▶ [Work to complete]: Please return every entry in the block of data below word for word, keeping each line as it stands.

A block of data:
══════════════════════════════
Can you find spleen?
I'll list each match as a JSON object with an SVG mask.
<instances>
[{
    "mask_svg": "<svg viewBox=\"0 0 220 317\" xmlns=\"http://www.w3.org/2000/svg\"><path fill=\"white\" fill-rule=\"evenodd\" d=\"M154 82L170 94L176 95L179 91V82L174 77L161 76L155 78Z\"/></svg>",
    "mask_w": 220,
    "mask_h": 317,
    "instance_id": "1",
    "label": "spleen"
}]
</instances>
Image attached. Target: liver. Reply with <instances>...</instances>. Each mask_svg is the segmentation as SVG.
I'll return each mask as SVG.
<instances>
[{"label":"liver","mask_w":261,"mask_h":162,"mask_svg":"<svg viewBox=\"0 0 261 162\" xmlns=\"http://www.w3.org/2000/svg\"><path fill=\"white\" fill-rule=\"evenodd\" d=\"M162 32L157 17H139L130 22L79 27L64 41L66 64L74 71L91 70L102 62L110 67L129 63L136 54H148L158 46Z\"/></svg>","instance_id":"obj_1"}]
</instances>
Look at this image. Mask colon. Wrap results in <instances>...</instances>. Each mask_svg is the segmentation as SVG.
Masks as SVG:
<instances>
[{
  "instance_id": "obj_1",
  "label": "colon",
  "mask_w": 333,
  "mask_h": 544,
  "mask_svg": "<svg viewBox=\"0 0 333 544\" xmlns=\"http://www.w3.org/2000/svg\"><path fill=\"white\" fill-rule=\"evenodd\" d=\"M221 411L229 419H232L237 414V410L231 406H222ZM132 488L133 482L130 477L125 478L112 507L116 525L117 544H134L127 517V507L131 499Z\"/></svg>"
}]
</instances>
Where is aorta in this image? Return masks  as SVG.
══════════════════════════════
▶ [Complete response]:
Can you find spleen?
I'll list each match as a JSON object with an SVG mask.
<instances>
[{
    "mask_svg": "<svg viewBox=\"0 0 220 317\" xmlns=\"http://www.w3.org/2000/svg\"><path fill=\"white\" fill-rule=\"evenodd\" d=\"M154 82L170 94L176 95L179 91V82L174 77L161 76L155 78Z\"/></svg>",
    "mask_w": 220,
    "mask_h": 317,
    "instance_id": "1",
    "label": "spleen"
}]
</instances>
Image attached. Target: liver. Reply with <instances>...</instances>. Each mask_svg is the segmentation as SVG.
I'll return each mask as SVG.
<instances>
[{"label":"liver","mask_w":261,"mask_h":162,"mask_svg":"<svg viewBox=\"0 0 261 162\" xmlns=\"http://www.w3.org/2000/svg\"><path fill=\"white\" fill-rule=\"evenodd\" d=\"M162 32L157 17H139L130 22L79 27L64 41L66 64L74 71L91 70L102 62L110 67L129 63L136 54H148L158 46Z\"/></svg>","instance_id":"obj_1"}]
</instances>
Look at this image. Mask colon. Wrap results in <instances>...</instances>. Each mask_svg is the segmentation as SVG.
Masks as SVG:
<instances>
[{
  "instance_id": "obj_1",
  "label": "colon",
  "mask_w": 333,
  "mask_h": 544,
  "mask_svg": "<svg viewBox=\"0 0 333 544\" xmlns=\"http://www.w3.org/2000/svg\"><path fill=\"white\" fill-rule=\"evenodd\" d=\"M221 411L229 419H232L237 414V410L231 406H222ZM132 488L133 482L130 477L125 478L112 507L116 525L117 544H134L127 517V507L131 499Z\"/></svg>"
}]
</instances>
Where is aorta in this image? Return masks  as SVG.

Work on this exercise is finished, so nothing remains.